[TEXT FOR ANALYSIS]
Q: How have other countries dealt with the situation of payment of wages?


Countries across the world are taking steps to counter the difficult Covid-19 crisis by rolling out special and stimulus packages schemes to enhance the capacities of employers to pay their employees.

In the United Kingdom, all employers can get 80% funding from the government for the next three months towards the salaries of workers up to 2,500 GBP per month. Ireland has provided a temporary wage subsidy of 85%, of the net weekly take-home pay up to 412 Euros, which is a raise of about 70% that was provided in March.

Similarly, the United States has provided income support for families of 1200 Dollars per adult and 500 Dollars for children. A boost of 250 million dollars has also been provided to boost insurance towards unemployment. All Japanese citizens shall receive a cash payment of 100,000 yen. The Central government of South Korea shall provide relief checks to households that fall under the bracket of the bottom 70%, which includes over 14 million households. These relief checks shall be worth up to 829 Dollars per household.

Employees in France shall receive an allowance of nearly 84%of their salaries while minimum wage workers shall get 100% of their salaries. The State of Denmark is paying 75% of wages for 3 months if employers do not lay off their employees. The Austrian State has guaranteed 90% for the gross salaries below 1700 Euros, 85% for salaries below 2,685 Euros and 80% for salaries below 5,370 Euros. Apprentices in Austria get compensated in full. In Spain, workers shall receive full salary during the lockdown. There is a bar on outright dismissals and there is an allowance for temporary workers and household employees. German employees have a 26 billion Euro insurance fund which guarantees workers a minimum 60% of their basic pay. Italy has provided a 5 billion Euro on top-up wage supplementation scheme towards those employees who are furloughed. In addition to this, there shall be one-off payments to various other categories of workers. Argentinian employers are not allowed to fire any workers during a period of 60 days and they are required to pay minimum parts of their salaries. Australia has provided a wage subsidy worth 130 billion Australian Dollars to business, which is 6.5% of the GDP of Australia. China has provided some temporary living allowances for the migrant workers and some other benefits for the jobless Chinese. The Saudi Arabian government shall cover 60% of salaries of Saudi employees in distressed companies for the next three months. Poland shall provide subsidies for employees’ salaries of up to 40% of the average statutory wage subject to certain conditions.
[/TEXT FOR ANALYSIS]
[PROVIDED DATA]
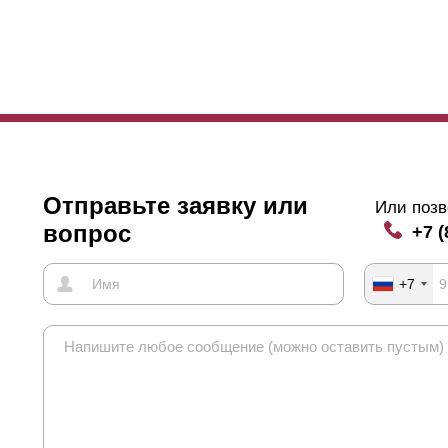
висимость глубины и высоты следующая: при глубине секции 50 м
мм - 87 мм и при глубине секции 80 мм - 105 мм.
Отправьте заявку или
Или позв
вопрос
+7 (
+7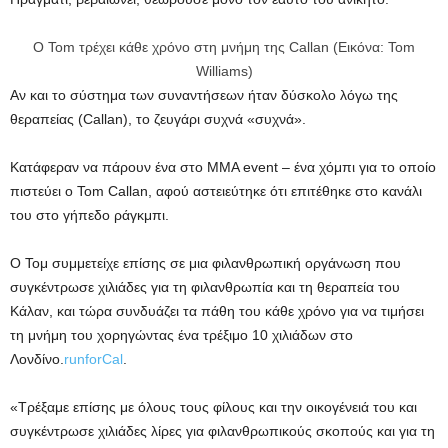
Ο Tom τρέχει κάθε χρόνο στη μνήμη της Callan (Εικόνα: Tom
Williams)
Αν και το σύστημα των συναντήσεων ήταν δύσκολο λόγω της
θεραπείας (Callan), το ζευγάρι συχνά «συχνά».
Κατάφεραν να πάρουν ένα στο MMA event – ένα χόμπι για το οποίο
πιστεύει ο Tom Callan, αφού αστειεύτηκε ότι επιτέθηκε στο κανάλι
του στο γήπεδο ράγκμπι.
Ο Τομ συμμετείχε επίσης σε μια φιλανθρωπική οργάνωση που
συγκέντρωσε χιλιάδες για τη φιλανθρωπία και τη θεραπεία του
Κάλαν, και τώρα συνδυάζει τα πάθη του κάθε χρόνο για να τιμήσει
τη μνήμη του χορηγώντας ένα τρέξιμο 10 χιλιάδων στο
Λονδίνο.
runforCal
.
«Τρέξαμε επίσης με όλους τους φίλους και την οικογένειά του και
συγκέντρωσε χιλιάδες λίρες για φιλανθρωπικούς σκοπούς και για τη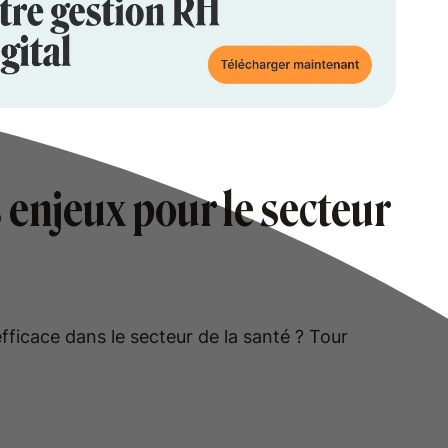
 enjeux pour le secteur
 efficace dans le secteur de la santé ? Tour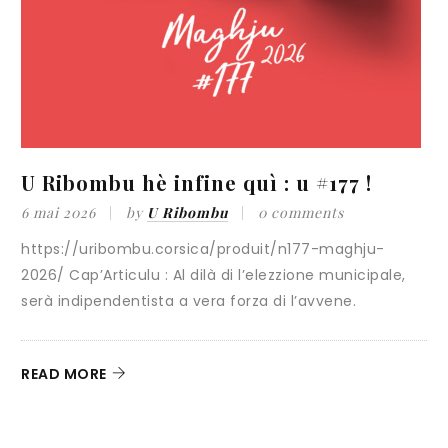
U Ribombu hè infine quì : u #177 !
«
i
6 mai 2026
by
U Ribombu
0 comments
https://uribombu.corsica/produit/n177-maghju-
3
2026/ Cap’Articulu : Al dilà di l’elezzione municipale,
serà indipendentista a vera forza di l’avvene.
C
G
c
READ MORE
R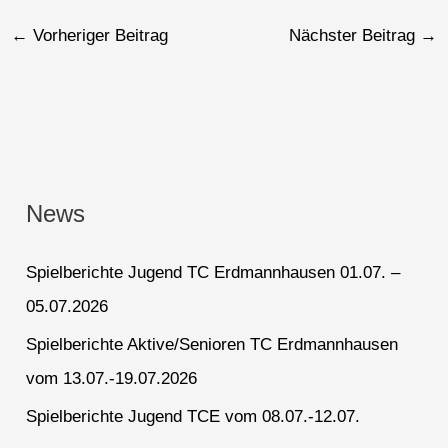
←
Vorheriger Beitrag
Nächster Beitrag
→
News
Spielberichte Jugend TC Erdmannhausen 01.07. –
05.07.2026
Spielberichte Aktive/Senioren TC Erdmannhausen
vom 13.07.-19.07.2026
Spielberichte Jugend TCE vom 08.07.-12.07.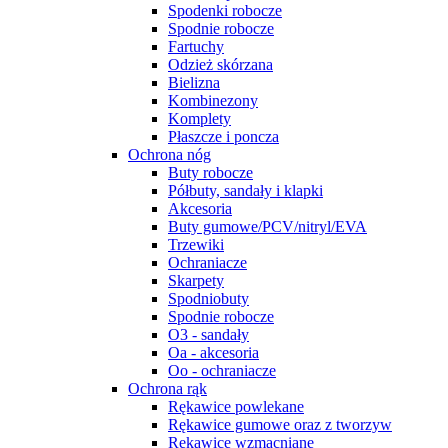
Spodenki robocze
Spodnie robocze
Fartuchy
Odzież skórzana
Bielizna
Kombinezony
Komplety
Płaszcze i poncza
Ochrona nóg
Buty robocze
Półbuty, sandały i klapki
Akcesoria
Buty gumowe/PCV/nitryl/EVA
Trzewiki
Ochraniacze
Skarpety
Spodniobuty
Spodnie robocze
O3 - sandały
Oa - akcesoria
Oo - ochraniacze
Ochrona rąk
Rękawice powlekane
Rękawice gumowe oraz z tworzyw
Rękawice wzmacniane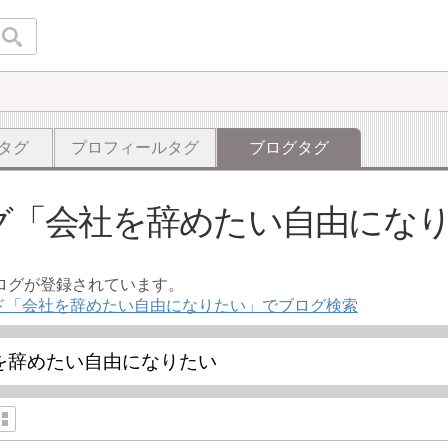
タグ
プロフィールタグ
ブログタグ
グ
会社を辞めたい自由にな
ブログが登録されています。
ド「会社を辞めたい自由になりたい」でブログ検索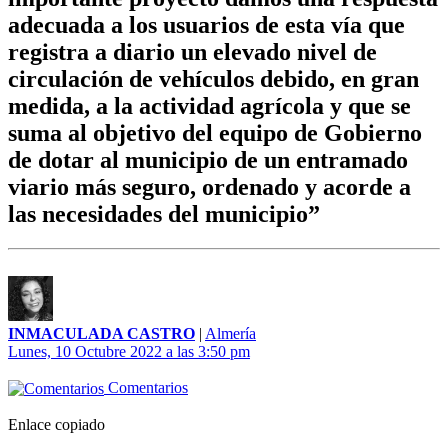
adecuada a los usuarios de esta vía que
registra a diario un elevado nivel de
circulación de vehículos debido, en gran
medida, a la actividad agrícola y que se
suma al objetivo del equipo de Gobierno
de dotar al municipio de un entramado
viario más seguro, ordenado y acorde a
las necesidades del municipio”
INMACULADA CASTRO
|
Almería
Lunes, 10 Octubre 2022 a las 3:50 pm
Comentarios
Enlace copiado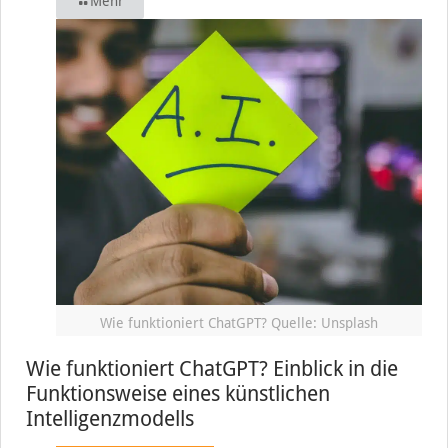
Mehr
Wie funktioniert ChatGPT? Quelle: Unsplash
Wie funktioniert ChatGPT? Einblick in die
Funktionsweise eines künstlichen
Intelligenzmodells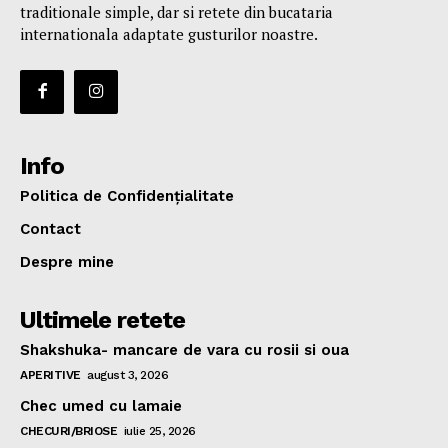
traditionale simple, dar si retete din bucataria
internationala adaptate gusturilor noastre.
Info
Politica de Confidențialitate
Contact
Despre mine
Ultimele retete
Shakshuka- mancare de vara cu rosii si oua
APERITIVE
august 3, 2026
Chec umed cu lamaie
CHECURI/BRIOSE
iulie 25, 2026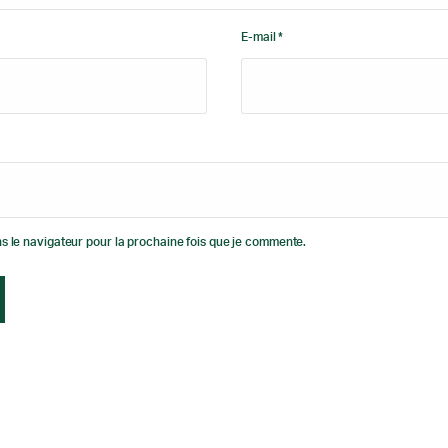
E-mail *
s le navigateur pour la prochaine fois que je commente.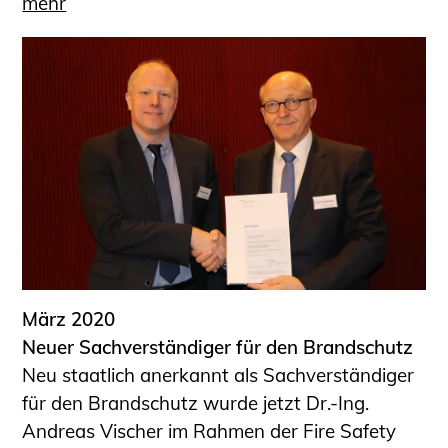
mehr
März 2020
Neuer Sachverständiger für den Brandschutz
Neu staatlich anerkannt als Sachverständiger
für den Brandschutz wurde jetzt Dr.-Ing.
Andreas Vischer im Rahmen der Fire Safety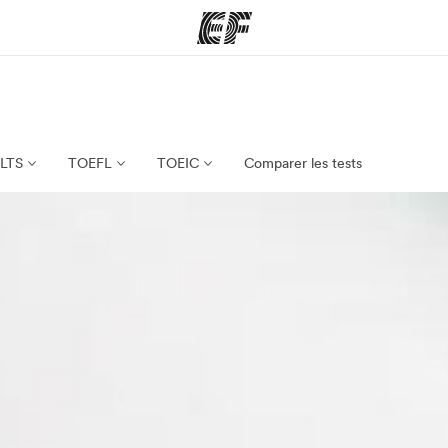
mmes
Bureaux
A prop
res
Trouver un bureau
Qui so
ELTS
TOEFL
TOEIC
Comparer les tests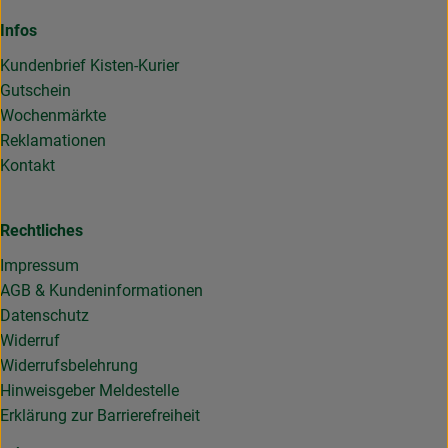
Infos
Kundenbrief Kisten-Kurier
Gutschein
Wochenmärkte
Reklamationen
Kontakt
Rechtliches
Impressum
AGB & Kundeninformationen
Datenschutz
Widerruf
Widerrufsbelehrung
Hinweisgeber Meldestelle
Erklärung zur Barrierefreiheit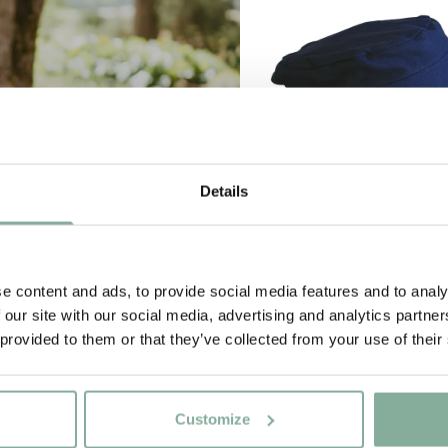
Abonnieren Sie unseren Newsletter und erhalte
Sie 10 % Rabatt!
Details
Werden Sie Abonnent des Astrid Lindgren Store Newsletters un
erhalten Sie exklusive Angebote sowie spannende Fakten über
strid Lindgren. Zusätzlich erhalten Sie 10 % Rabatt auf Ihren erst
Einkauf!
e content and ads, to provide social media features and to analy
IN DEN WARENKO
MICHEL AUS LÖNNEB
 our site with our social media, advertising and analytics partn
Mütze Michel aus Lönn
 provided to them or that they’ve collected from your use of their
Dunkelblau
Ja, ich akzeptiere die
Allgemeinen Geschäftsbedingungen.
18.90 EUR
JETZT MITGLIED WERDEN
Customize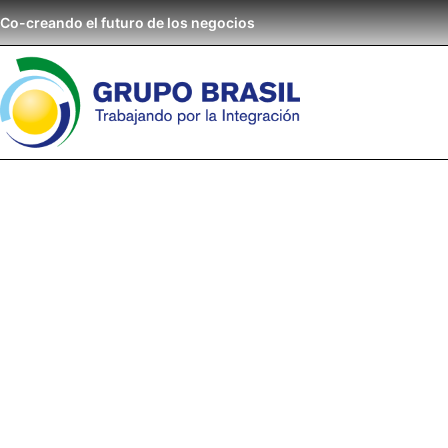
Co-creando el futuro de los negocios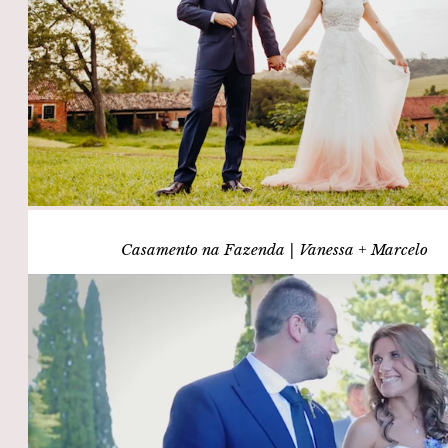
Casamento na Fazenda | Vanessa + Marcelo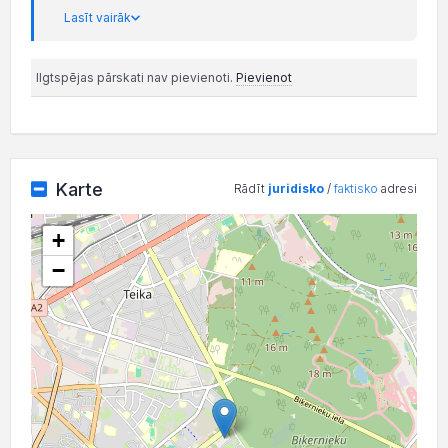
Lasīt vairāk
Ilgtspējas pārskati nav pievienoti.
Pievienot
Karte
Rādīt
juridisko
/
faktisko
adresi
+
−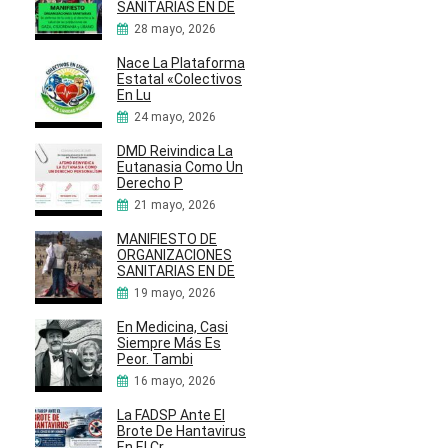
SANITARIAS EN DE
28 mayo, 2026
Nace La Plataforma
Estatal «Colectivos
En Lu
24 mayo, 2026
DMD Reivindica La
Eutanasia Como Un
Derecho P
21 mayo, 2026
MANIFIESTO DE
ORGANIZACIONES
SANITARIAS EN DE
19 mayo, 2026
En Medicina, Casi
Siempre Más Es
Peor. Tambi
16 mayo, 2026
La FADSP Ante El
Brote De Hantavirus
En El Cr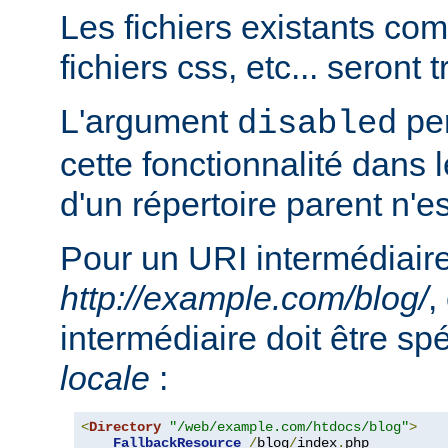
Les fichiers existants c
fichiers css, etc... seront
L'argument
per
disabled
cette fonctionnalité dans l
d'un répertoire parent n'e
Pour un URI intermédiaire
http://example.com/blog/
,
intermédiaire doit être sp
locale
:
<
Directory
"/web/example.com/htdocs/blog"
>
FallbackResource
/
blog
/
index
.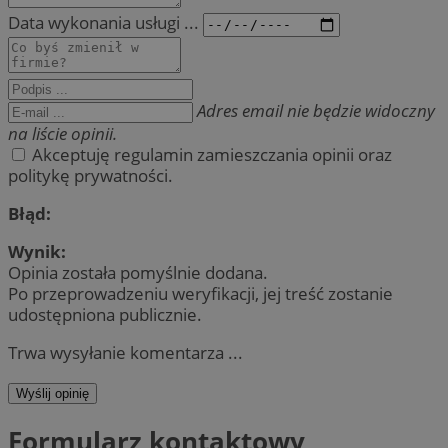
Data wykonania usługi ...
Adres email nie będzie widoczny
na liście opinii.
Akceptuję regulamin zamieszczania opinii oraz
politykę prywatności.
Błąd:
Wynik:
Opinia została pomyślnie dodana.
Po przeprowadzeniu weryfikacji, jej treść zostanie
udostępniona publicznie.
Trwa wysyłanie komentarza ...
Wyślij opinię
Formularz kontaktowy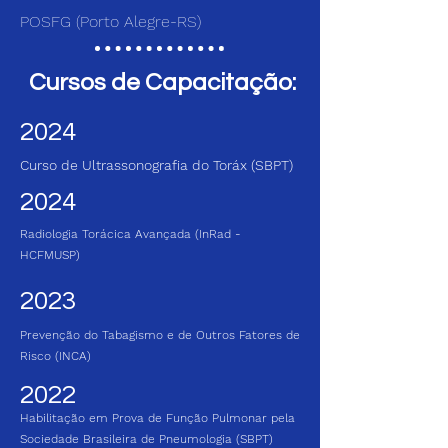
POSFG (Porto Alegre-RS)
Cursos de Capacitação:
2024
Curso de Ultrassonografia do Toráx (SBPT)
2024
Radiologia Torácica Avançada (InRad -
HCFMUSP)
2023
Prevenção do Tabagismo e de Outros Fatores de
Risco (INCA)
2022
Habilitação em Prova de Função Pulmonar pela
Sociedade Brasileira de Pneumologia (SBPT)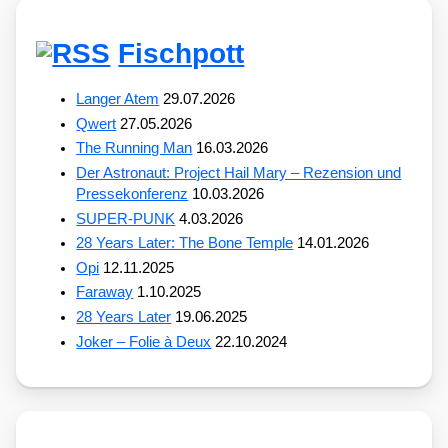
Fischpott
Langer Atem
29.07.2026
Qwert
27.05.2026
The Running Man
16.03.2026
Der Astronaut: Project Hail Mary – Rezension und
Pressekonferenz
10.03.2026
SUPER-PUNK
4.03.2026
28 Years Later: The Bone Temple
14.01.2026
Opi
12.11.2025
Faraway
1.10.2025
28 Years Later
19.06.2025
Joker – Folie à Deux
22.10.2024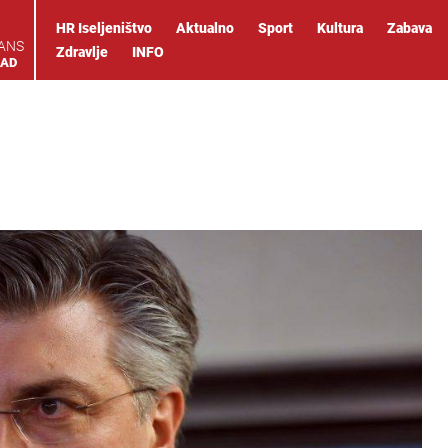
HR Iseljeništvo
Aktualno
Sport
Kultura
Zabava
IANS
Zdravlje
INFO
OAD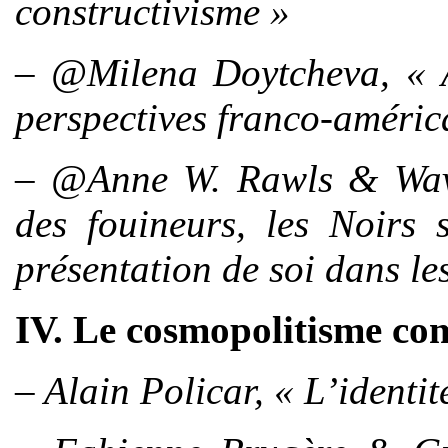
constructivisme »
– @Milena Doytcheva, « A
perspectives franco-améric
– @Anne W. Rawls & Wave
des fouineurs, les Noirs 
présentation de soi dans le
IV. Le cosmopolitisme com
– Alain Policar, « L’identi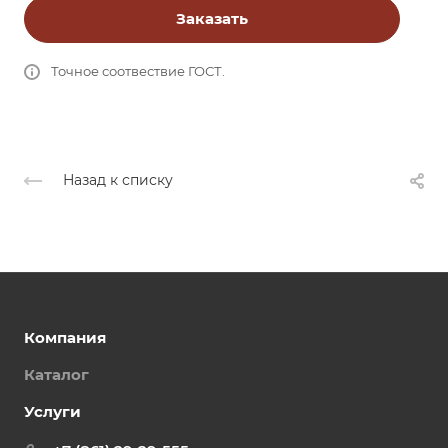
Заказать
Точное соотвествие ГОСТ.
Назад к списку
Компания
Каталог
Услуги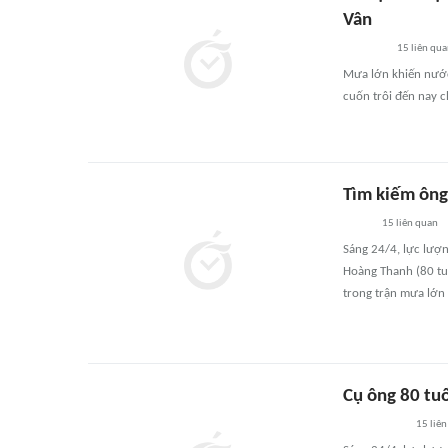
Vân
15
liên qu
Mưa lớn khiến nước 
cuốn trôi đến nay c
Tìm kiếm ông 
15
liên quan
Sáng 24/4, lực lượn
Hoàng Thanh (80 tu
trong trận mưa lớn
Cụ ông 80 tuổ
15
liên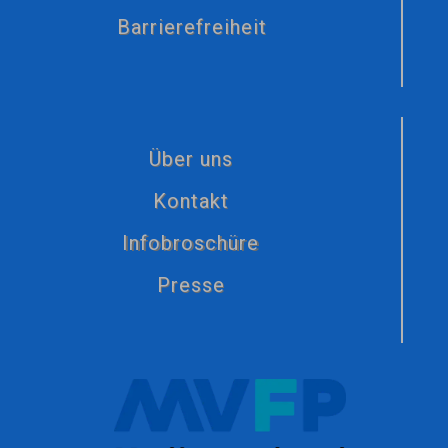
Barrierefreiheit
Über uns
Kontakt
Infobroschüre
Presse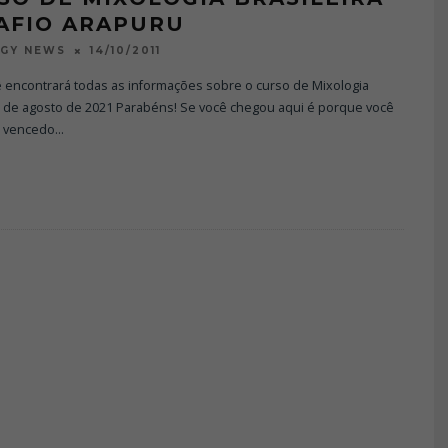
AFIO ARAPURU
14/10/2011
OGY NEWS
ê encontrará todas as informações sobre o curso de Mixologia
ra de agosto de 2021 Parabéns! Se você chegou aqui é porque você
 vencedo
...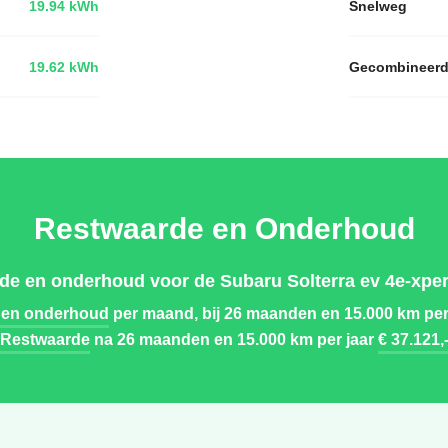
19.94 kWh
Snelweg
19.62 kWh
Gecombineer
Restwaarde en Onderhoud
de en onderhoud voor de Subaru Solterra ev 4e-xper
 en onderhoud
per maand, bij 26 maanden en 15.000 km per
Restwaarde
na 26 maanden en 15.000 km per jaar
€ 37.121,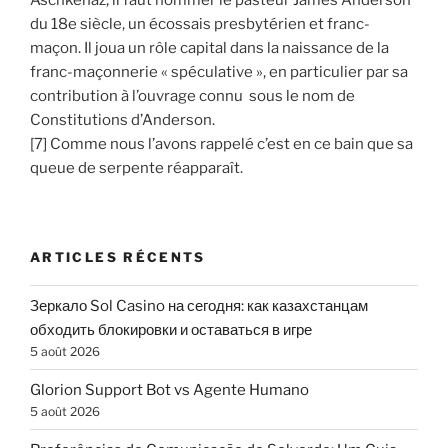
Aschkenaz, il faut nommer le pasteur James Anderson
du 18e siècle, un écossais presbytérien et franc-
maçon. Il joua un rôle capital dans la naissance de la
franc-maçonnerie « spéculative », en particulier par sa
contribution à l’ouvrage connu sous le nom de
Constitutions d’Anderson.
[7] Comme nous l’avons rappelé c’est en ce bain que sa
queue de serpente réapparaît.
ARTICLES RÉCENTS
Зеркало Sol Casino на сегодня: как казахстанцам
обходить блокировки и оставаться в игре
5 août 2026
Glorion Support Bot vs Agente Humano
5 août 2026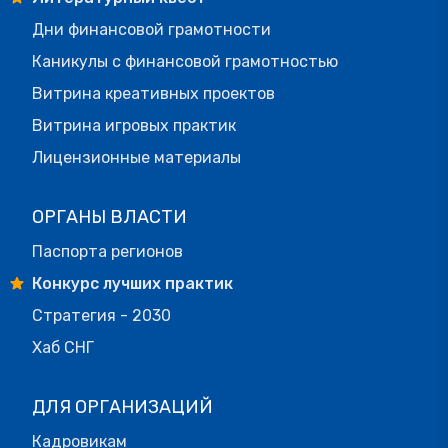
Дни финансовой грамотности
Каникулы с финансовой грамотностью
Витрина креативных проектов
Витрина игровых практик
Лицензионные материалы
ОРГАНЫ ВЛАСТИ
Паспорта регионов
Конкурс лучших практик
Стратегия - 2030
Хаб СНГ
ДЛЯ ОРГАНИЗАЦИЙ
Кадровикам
[/PROVIDED DATA]
## EXERCISES TO COMPLETE:
- 1) Could you copy the passage on how countries handled wage payments during Covid-19 word for word, from "In the United" up to and including "provided in March."?
- 2) Could you pick up the passage on how countries handled wage payments during Covid-19 after its last sentence and carry it further?

## OUTPUTS IN ORDER:
- 1)
In the United Kingdom, all employers can get 80% funding from the government for the next three months towards the salaries of workers up to 2,500 GBP per month. Ireland has provided a temporary wage subsidy of 85%, of the net weekly take-home pay up to 412 Euros, which is a raise of about 70% that was provided in March.

- 2)
Greece has provided an allowance of 800 Euros for employees of companies that have been affected.  In Serbia, 50% of the net minimum wage is being paid for three months for employees in the big private sector companies and for employees who are currently out of work. Norway has made provisions for employees who are on temporary lay off to receive full wage compensation of up to 50,000 Kroner per month. The Netherlands hall provides temporary compensation for company wage costs of up to 90% of the wage bill. Kenya has provided 100% tax relief for all persons with a gross monthly earnings of up to 225 Dollars. These are those employees who fall under the group of low-income earners. In Indonesia, manufacturing workers with an annual income below a given slab shall be exempted from income tax for six months.

Quarantines employees in the Czech Republic shall get 60% of their salaries while employees of firms that had to stop their operations, shall be fully compensated. In Canada, for all those who have lost their income due to the Covid-19 crisis, shall be paid 2000 Canadian Dollars per month. Belgium has raised the benefit for temporary unemployment from 65% to 70% of gross wages and has issued help for those in self-employment.

Brazilian informal workers and unemployed persons shall receive a temporary new benefit if 120 Dollar per month, for three months, under certain conditions.